Caring for Patients with Factor X Deficiency



Debra Mulligan Author: Debra Mulligan, RN, Lead REM Clinical Care Coordinator



Disease Overview:

Factor X deficiency is a rare genetic blood disorder that causes the normal clotting process (coagulation) to take longer than normal. This causes people to bleed for a longer of amount of time. Factor X is a clotting protein (also called a clotting factor). Clotting factors are specialized proteins that are essential for proper clotting, the process by which blood clumps together to plug the site of a wound to stop bleeding. Clotting requires a series of reactions to ultimately form a clot to plug a wound. This is referred to as the clotting (coagulation) cascade. The clotting cascade involves different substances in addition to clotting factors. Factor X, which is produced (synthesized) in the liver, eventually interacts with other clotting factors and certain cells or substances, e.g., platelets or fibrinogen, to help to form a clot.
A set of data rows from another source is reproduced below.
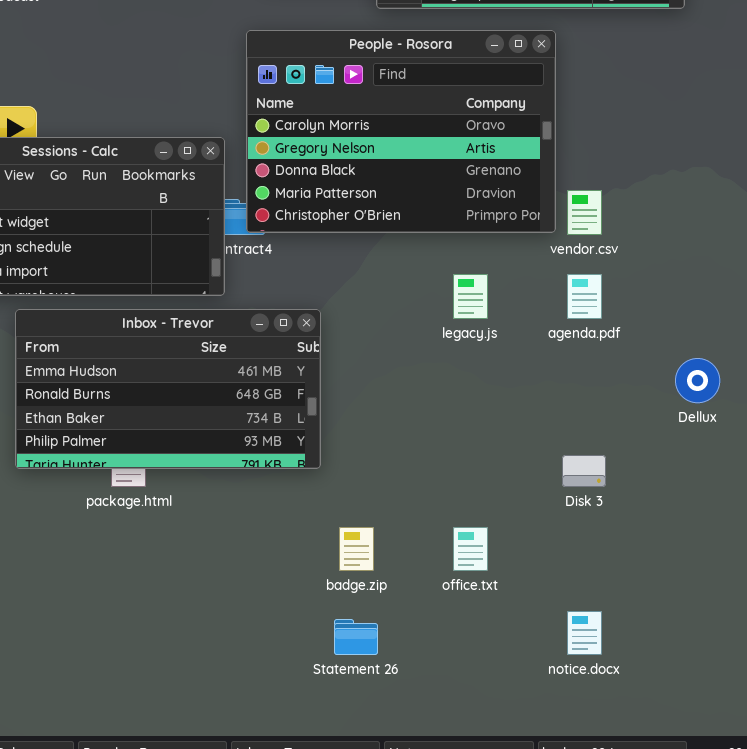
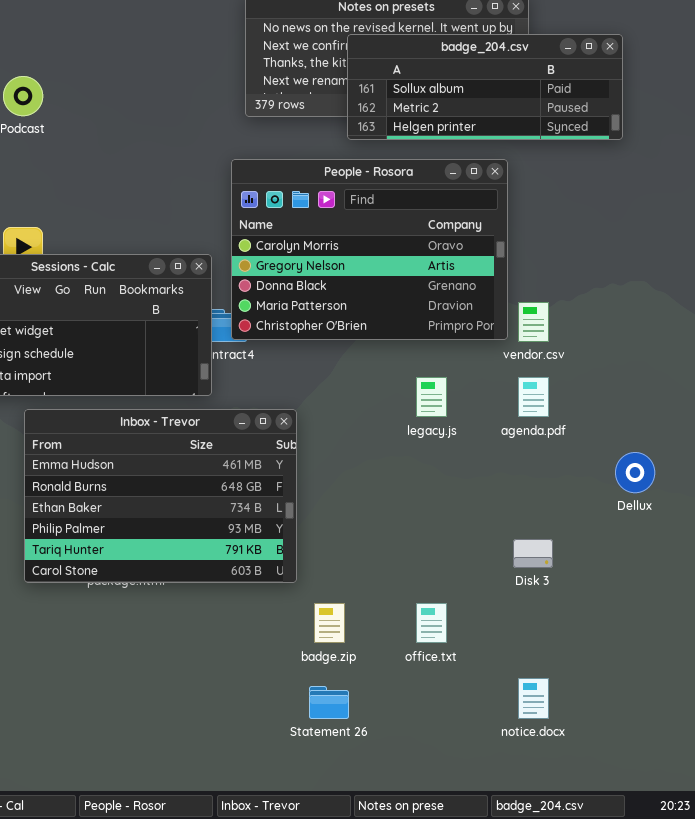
Inbox - Trevor: [15,309,321,469] -> [24,409,297,583], resized

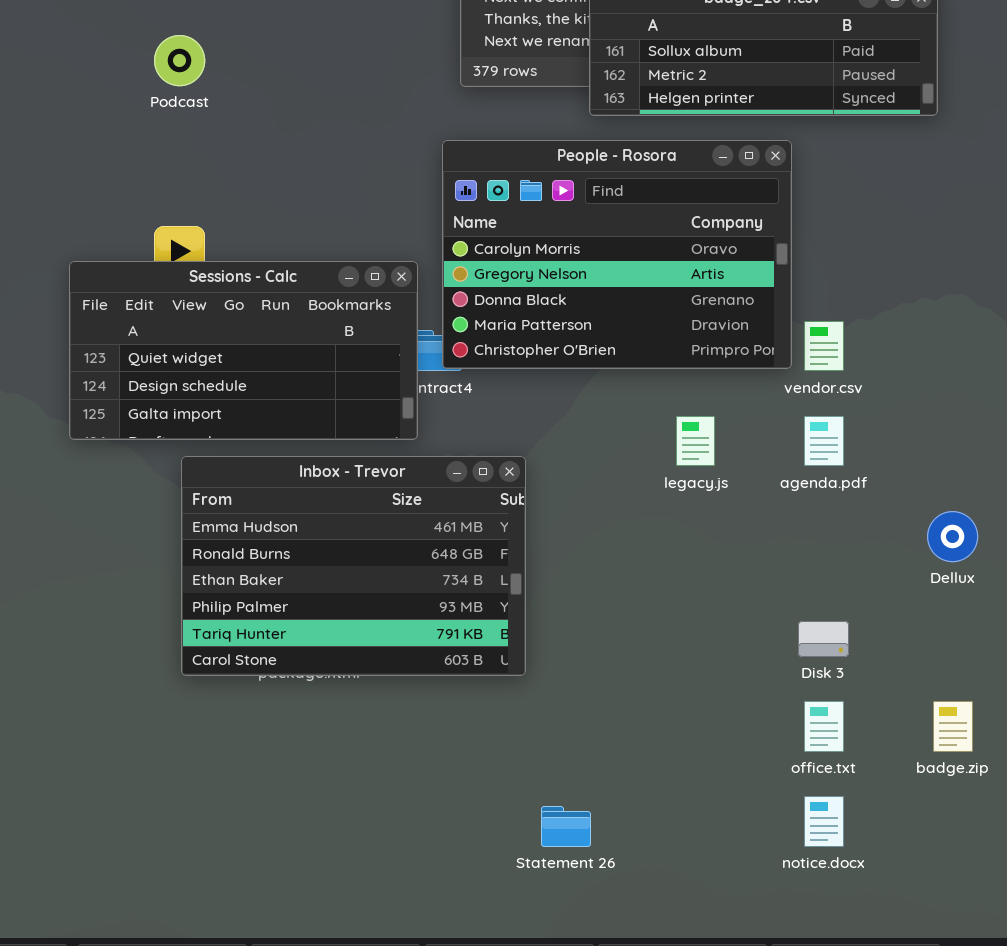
badge.zip: [314,603,345,643] -> [933,701,973,752], moved
office.txt: [416,603,447,643] -> [804,701,844,752], moved

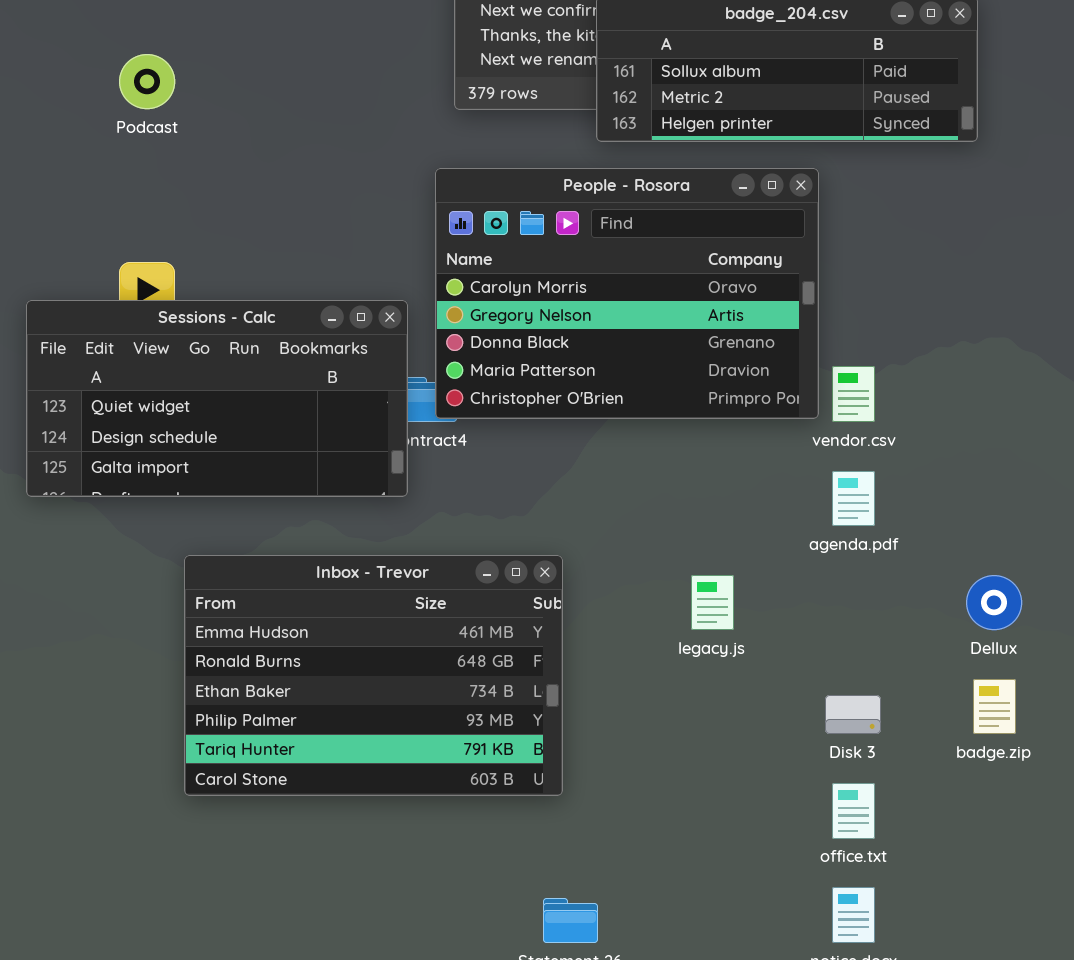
legacy.js: [676,416,715,466] -> [691,575,734,630], moved
Inbox - Trevor: [181,456,526,676] -> [184,555,563,796], moved
badge.zip: [933,701,973,752] -> [973,679,1016,734], moved

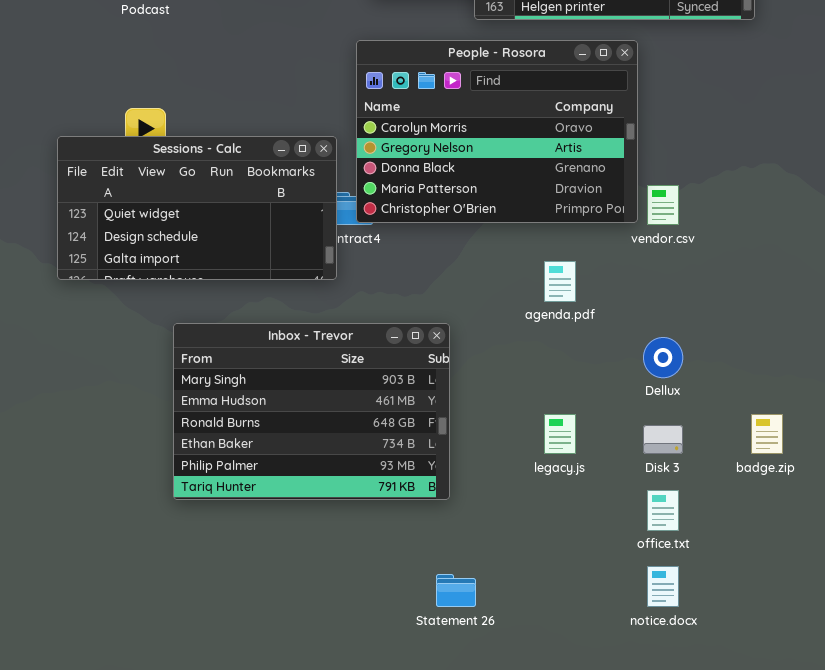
agenda.pdf: [832,471,875,526] -> [544,261,576,302], moved
Inbox - Trevor: [184,555,563,796] -> [173,323,450,500], scrolled up 1 row
legacy.js: [691,575,734,630] -> [544,414,576,454], moved
Dellux: [966,575,1022,630] -> [643,337,683,378], moved

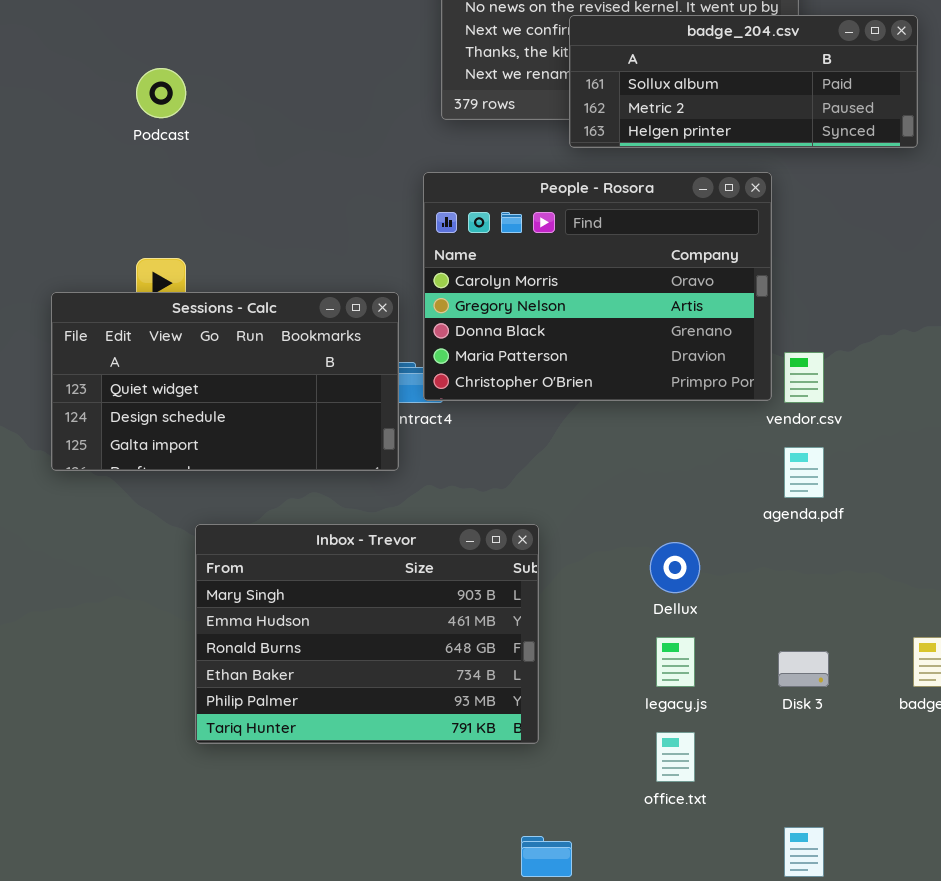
agenda.pdf: [544,261,576,302] -> [784,447,824,498], moved
Dellux: [643,337,683,378] -> [650,542,700,593], moved
office.txt: [647,490,679,531] -> [656,732,695,782], moved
Factor X deficiency is caused by a mutation in the F10 gene.

Figure 1: Hereditary Factor X Deficiency


Symptoms & Causes:

The signs and symptoms of Factor X deficiency are highly variable from person to person. Symptoms can develop at any age. Generally, the more severe the disorder, the earlier the symptoms begin. Common symptoms of moderate and severe forms can include:

  • • Bruising easily
  • • Nosebleeds
  • • Bleeding from the mouth and the gums
  • • Occasionally, blood in urine (hematuria)


Affected individuals are at risk of excessive bleeding during or after trauma or surgery. Some individuals may not have any symptoms except for when they experience trauma or surgery. Without treatment, these symptoms can occur throughout life.


What’s Working:

Patients being very diligent and responsible for notifying their providers about their needs.


Condition Management Challenges:

Patient has had challenges during COVID-19; not necessarily any condition management challenges. They have not had any challenges in obtaining his medication when needed.


Care Management Opportunities:

Encourage patients to follow up with hematologist and follow their guidelines. Make sure that dentists are aware of this disease and the protocols that need to be followed. If surgery is needed, ensure the surgeon is aware that the patient will need clotting factor before surgery.





From the Frontline is a series of digital issues developed by Medicalincs Clinical Providers & Care Coordinators. The topics discussed are unique to the patient population served; and does not include any confidential information. Our experts will be sharing their insights based on their frontline experience in coordinating care across the care continuum. By sharing our knowledge, we promote the Medicalincs’ mission of breaking down healthcare management silos; to sustain systems, that save lives!